Thursday, November 17, 2016

Netflix + Chocolate = Chill

My recent documentary binge has lead me to Netflix foodie heaven. If you haven't you need  to check out Chef's Table, Cooked, Somm, and Crafting a Nation. 

 "Chef's Table" hooked me within the first 20 seconds, needless to say, I powered through the six episodes in a way that only Dexter Morgan has been able to compel me to do before.

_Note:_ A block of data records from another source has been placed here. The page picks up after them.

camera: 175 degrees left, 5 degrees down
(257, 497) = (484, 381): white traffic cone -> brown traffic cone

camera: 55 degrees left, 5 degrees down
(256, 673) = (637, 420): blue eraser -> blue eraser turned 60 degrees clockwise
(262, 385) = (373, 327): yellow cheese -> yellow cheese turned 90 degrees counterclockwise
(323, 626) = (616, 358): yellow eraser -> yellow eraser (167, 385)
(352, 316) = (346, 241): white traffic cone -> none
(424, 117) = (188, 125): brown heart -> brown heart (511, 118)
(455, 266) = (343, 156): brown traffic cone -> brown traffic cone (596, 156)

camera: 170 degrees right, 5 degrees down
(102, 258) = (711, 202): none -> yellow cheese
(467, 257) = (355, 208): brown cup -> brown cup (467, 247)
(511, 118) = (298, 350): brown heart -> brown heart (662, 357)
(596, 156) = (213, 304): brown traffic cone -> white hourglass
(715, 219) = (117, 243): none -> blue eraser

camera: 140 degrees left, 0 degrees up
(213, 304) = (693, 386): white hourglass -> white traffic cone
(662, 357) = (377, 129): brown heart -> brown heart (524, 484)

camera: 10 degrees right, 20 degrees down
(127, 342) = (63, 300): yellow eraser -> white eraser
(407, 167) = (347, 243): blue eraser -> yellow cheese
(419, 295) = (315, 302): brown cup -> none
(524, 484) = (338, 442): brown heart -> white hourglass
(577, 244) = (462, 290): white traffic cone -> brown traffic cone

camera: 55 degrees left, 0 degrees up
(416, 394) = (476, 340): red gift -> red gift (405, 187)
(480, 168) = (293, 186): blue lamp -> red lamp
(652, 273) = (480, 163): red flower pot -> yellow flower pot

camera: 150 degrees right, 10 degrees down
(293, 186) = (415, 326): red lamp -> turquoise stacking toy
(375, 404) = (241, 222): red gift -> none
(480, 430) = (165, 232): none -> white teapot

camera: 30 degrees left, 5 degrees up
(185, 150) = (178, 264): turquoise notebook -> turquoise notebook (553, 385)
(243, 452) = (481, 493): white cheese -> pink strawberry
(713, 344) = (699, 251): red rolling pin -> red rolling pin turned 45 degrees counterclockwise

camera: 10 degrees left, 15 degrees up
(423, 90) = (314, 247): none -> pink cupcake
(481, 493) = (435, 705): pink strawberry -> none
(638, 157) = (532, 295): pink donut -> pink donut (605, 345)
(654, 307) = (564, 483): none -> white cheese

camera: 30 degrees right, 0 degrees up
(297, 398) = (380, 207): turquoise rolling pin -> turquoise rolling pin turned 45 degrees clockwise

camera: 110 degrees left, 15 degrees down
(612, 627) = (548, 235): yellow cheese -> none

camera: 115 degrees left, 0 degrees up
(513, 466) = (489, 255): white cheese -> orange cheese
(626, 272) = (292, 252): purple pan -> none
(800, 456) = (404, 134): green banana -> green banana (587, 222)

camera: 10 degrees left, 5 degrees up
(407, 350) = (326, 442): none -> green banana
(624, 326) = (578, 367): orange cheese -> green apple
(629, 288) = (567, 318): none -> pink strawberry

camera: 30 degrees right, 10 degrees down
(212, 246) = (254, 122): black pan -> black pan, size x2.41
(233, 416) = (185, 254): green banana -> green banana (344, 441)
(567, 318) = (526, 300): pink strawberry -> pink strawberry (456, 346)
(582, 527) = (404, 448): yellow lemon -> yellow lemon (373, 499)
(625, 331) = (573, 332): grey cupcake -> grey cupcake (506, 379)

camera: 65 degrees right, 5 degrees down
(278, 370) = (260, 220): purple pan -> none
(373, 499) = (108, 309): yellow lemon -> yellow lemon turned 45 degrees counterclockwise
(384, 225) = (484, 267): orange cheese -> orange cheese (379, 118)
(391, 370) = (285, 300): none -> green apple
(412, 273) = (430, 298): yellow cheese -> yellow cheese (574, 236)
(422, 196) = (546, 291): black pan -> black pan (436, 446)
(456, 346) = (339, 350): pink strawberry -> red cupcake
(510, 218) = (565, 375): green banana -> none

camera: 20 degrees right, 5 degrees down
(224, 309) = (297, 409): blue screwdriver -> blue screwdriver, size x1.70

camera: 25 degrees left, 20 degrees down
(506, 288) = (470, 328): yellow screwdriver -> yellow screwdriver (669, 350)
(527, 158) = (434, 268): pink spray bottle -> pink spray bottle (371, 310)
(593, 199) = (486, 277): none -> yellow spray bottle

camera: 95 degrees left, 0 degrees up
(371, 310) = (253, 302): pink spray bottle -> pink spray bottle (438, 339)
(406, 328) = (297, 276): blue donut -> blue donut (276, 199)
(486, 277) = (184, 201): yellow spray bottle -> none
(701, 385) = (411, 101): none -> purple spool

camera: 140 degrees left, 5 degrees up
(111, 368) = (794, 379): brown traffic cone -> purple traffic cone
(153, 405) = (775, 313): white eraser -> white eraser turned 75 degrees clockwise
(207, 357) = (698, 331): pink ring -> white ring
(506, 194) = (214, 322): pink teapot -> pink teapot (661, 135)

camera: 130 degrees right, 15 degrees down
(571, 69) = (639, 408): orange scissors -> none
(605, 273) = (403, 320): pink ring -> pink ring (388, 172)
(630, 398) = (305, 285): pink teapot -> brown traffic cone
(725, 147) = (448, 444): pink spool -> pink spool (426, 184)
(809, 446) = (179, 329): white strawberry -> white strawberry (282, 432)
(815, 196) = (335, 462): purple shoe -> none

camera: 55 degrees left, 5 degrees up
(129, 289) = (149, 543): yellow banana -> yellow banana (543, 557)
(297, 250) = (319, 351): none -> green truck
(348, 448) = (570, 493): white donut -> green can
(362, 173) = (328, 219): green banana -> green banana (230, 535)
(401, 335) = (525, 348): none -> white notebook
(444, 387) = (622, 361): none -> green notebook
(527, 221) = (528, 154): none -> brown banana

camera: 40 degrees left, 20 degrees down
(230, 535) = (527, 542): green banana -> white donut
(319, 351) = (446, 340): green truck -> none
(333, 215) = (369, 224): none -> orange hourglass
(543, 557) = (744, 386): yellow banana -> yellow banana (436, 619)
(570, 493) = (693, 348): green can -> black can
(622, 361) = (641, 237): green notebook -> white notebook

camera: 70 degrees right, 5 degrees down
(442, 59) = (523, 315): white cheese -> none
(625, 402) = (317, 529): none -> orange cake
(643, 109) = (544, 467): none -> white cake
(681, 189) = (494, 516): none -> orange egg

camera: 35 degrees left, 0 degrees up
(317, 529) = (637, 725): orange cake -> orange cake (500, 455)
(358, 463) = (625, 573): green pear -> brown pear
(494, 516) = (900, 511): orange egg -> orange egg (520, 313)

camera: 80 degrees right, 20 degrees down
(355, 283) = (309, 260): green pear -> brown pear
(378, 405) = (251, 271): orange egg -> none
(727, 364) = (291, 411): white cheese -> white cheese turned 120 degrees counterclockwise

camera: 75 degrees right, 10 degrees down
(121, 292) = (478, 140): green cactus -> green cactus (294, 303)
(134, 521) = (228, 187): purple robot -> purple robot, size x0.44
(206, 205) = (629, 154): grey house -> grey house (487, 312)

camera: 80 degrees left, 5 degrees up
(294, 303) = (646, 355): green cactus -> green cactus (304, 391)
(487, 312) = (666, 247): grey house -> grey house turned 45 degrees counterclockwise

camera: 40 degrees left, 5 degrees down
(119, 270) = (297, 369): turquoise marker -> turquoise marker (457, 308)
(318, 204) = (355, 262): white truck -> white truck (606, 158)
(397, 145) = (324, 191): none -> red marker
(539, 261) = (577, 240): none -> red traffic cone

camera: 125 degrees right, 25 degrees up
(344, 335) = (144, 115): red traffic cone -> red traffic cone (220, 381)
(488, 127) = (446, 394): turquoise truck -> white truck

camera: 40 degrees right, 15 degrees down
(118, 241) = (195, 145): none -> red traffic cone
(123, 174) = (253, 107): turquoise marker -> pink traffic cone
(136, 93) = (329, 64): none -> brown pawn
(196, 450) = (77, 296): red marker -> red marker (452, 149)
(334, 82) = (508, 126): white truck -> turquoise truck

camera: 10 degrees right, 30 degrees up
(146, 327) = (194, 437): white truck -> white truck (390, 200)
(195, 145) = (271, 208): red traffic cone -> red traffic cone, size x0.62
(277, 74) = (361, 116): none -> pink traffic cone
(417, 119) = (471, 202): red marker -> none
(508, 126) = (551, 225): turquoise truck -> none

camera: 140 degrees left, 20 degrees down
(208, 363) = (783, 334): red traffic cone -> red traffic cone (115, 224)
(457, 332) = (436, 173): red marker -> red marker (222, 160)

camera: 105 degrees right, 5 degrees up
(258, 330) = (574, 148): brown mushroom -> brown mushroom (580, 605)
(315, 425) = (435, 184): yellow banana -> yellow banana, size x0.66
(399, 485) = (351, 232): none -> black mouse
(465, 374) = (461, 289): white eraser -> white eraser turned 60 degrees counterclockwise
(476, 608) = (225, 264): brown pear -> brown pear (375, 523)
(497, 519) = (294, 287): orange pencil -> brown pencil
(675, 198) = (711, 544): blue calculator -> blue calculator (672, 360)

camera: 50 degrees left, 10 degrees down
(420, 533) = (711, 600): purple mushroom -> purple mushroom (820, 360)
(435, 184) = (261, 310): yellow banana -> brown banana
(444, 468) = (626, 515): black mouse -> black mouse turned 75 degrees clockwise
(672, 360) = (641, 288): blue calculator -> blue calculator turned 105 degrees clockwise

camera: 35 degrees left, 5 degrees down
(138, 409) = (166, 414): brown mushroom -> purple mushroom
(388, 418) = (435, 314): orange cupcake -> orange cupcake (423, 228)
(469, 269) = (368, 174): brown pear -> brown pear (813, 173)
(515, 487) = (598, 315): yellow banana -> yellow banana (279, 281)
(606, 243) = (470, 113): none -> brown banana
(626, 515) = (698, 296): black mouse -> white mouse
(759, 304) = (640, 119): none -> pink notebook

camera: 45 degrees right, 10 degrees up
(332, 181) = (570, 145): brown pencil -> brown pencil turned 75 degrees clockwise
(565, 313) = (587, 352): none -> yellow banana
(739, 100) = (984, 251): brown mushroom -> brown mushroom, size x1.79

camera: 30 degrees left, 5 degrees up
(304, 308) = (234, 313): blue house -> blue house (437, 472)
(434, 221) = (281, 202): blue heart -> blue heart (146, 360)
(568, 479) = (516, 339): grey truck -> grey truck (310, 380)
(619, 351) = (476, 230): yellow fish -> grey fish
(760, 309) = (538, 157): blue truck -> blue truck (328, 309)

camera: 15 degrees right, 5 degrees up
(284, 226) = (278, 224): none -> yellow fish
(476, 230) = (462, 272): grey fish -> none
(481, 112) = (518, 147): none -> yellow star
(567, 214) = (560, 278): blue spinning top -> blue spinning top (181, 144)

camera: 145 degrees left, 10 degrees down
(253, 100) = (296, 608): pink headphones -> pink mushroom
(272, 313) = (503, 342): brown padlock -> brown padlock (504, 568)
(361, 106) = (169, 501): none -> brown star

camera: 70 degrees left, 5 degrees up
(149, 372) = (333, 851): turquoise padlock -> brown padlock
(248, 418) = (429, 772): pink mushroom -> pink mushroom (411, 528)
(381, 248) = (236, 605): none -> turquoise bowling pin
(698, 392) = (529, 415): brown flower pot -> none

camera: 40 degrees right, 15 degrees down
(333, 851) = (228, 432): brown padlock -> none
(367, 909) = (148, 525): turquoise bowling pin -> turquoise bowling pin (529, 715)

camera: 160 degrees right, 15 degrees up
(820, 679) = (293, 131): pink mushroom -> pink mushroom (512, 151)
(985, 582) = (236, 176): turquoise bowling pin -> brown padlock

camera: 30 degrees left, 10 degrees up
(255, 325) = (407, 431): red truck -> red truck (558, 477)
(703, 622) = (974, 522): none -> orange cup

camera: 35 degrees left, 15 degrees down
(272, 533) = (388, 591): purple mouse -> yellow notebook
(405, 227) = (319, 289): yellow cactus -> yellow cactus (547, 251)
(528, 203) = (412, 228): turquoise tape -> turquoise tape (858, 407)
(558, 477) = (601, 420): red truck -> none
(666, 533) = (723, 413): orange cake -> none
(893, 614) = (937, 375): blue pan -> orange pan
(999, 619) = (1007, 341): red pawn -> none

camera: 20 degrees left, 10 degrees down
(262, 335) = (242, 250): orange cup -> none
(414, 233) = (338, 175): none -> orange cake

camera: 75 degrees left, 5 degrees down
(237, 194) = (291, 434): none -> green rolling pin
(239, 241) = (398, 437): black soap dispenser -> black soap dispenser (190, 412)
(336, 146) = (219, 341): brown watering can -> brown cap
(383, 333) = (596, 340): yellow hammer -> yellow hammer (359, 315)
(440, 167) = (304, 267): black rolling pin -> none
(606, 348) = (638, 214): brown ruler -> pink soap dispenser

Each episode profiles a single chef [ Season 1: Massimo Bottura, Dan Barber, Francis Mallmann, Niki Nakayama, Ben Shewry, and Magnus Nilsson]. The show does a masterful job at making the viewer feel that they understand the chef, and their philosophy in a very personal way. Each of the chefs that were featured were so incredibly different from the others, each of them made a unique impression and at the conclusion of each episode I was forced to consider a different issue. Bottura challenged the norms that have been so often associated with Italian cuisine.  Barber posed the question of our own agency when it comes to our consumption of food and the responsibilities that poses. Mallmann in particular made an indelible impression on me. I've never seen a person so free, and so committed to the romanticism of their life. Mallmann says, and I'm paraphrasing here; "you don't grow on a secure path... growth requires work and risk.. in order to grow you need to be at the edge of uncertainty." Mallman emphasized the concomitant need for change and uncertainty in order to create growth. Nakayama presented with an incredible strength and showcased how important relationships are. Shrewry's narrative created a juxtaposition between the idea of success and what it actually takes and both he and Nilsson shared a sense of coming home at last. when they stopped trying to cook or force cuisine to be something other than it was supposed to be.  

I highly recommend it.

The final episode focuses on Magnus Nilsson and his restaurant Fäviken. Nilsson has created a restaurant with Fäviken that thrives on an intense Nordic authenticity using primarily local ingredients. 

The idea of seasonal cooking and the utilization of better produce was echoed by each of the chefs and has made me more conscientious about trying to source my produce as locally as possible.  
As Nilsson says, "a dish will never be better than your produce."

 I was excited to see Nilsson's name pop up in Saveur's Instagram feed along with the chocolate cake recipe listed here:

10 tbsp. unsalted butter, melted and cooled, plus more for greasing
14 cup plain bread crumbs
1 cup sugar
7 tbsp. natural cocoa powder
2 tsp. vanilla extract
1⁄4 tsp. kosher salt
2 large eggs
1 cup cake flour, sifted

Heat the oven to 400°.
Grease a 9-inch springform pan with butter and coat the bottom and sides with the bread crumbs, discarding any excess.

In a medium bowl, whisk the 10 tablespoons melted butter with the sugar, cocoa powder, vanilla, and salt until well combined.
Add the eggs one at a time and whisk until smooth.
Fold the flour into the batter until just combined, and then scrape the batter into the prepared pan, smoothing the top.

Bake until the cake forms a thin skin on top but the batter is still loose in the center, about 10 minutes.
Transfer the pan to a rack, let cool completely, and then chill for 1 hour. Unmold the cake and serve.

I decided to make this cake to celebrate my brother's birthday, needless to say, the cake got rave reviews. The only additional feedback the boys had was that this cake should always be served with a glass of cold milk. 

 I also didn't have unseasoned breadcrumbs available so I used Panko bread crumbs which gave a pretty nice crunch. 

If I were to make this recipe again, with the same pan, I would double the recipe.